TASK
Output each entry verbatim. Leave the images out.

[Stored items]

= Beginning of Section =

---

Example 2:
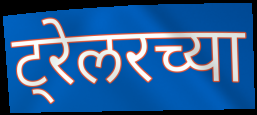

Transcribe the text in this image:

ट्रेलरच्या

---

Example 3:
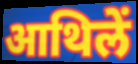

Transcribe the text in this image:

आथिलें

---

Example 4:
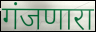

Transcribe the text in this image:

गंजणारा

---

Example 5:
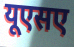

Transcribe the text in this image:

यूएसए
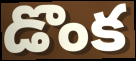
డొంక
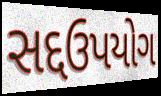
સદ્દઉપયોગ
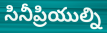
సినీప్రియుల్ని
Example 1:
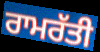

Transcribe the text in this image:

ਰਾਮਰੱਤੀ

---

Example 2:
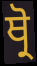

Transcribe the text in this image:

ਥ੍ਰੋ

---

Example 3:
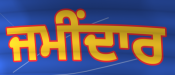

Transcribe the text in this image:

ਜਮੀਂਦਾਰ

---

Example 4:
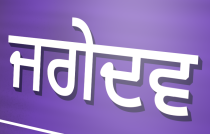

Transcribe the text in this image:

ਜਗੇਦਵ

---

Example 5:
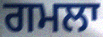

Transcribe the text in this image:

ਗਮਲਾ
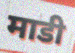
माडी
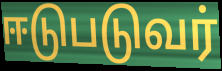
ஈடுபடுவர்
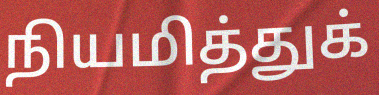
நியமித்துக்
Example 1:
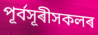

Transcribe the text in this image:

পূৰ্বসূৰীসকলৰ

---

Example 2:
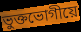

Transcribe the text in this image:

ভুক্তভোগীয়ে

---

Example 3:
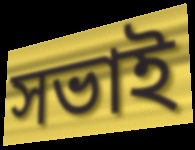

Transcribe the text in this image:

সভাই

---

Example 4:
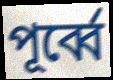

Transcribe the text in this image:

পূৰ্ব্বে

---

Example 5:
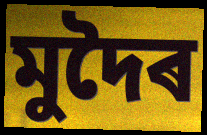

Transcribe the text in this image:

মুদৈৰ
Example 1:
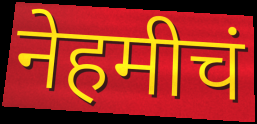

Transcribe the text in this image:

= End of Section =

PROBLEM SOLUTION
---

Example 2:

Transcribe the text in this image:

ट्रेलरच्या

---

Example 3:

Transcribe the text in this image:

आथिलें

---

Example 4:

Transcribe the text in this image:

गंजणारा

---

Example 5:

Transcribe the text in this image:

यूएसए
డొంక
સદ્દઉપયોગ
సినీప్రియుల్ని
Example 1:

Transcribe the text in this image:

ਰਾਮਰੱਤੀ

---

Example 2:

Transcribe the text in this image:

ਥ੍ਰੋ

---

Example 3:

Transcribe the text in this image:

ਜਮੀਂਦਾਰ

---

Example 4:

Transcribe the text in this image:

ਜਗੇਦਵ

---

Example 5:

Transcribe the text in this image:

ਗਮਲਾ
माडी
ஈடுபடுவர்
நியமித்துக்
Example 1:

Transcribe the text in this image:

পূৰ্বসূৰীসকলৰ

---

Example 2:

Transcribe the text in this image:

ভুক্তভোগীয়ে

---

Example 3:

Transcribe the text in this image:

সভাই

---

Example 4:

Transcribe the text in this image:

পূৰ্ব্বে

---

Example 5:

Transcribe the text in this image:

মুদৈৰ
Example 1:

Transcribe the text in this image:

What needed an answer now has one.